Meg Fox: Oh wow! Yeah, yeah.
Interviewer:
So, one of the guys that started the first gay bar there, he was a theater professor at the College of Saint Scholastica which is a catholic college. When they found out he was gay they fired him and he sued the Catholic Church. He won and he used to money to open the first gay bar.
Meg Fox: Oh wow! Yeah. Get out!
Interviewer:
He has this like historic home in Duluth and its got like, you know, the leather swings upstairs and (inaudible)… its got pictures with a leather guy in his chaps. So we interviewed him and then got the history of what were considered gay bars and when they were allowed to be gay after 10 pm.

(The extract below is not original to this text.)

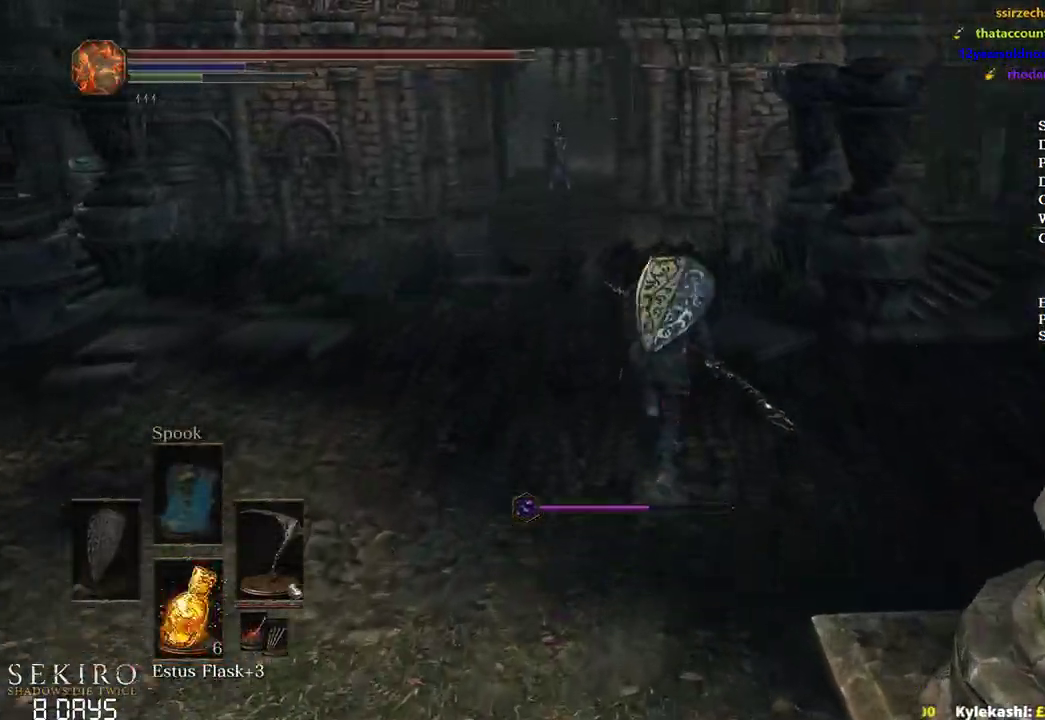
{"buttons": ["B"], "left_stick": "up", "right_stick": "center", "events": []}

Meg Fox: (Screams and laughter)
Interviewer:
But I’m so interested in what are the social spaces and how do they all come together because its like really changed today.
Meg Fox:
Yeah! It’s radically different. I live in Seattle, which is a very (sound effect) close but we had dances, we had women woven. There were women’s concerts. We produced a lot of women’s concerts, women’s music so there was so much organizing of events that you met people and there were house parties.
Interviewer: oh yeah!
Meg Fox:
Oh yeah! I wish Dandelion…she probably doesn’t want to talk about it but we were looking through pictures, my friend Judith and I the other night and there wasn’t a shirt on. You know there were sex parties. There were lot of parties. And then there was the bar on Drachman, God Dammit! And Ruby’s, Casa Nuestra, Nourishing Space-which was a whole different thing-and then everybody sobered up. I did not but to me it got really…I don’t even know what the word was but sort of everybody sobered up and that became a cause. We had rotating causes. By that point I was slightly cynical enough to go, “Oh Fuck You!”.
Interviewer: what year was that sobering?
Meg Fox:
I just talked to Kah and she started it. She’s got thirty-two years. You gotta do the math. I can’t do the math. We were sitting at the table last night.
Interviewer: so it was eighty then?
Meg Fox:
Could be. There were four of us at the table all of whom misbehave radically and all of whom are now on some kind of psychotropic drug and we were trying to do math and we couldn’t. We were laughing so hard. That I always think interesting. Who sobered up when, what started to happen. Some of the founders started to move to San Francisco. I tried to leave a lot, before I finally got out of here. Because it’s so damn hot it fries your brain. And I didn’t have air conditioning. I was poor. I was like, “I got to get out of here!”. And it gets incestuous. It was small enough then that it was really incestuous. And I’m remembering people now by who they slept with. Which is embarrassing but that’s kind of all there is. (laughter)
Interviewer:
I think every community, every smaller community is like, “Lets see these five this year”.
Meg Fox:
Yeah. “Who did you sleep with?” I mean it was a joke and we were all a bit bored. I think its bigger now. So I don’t know anything of what’s going on here now.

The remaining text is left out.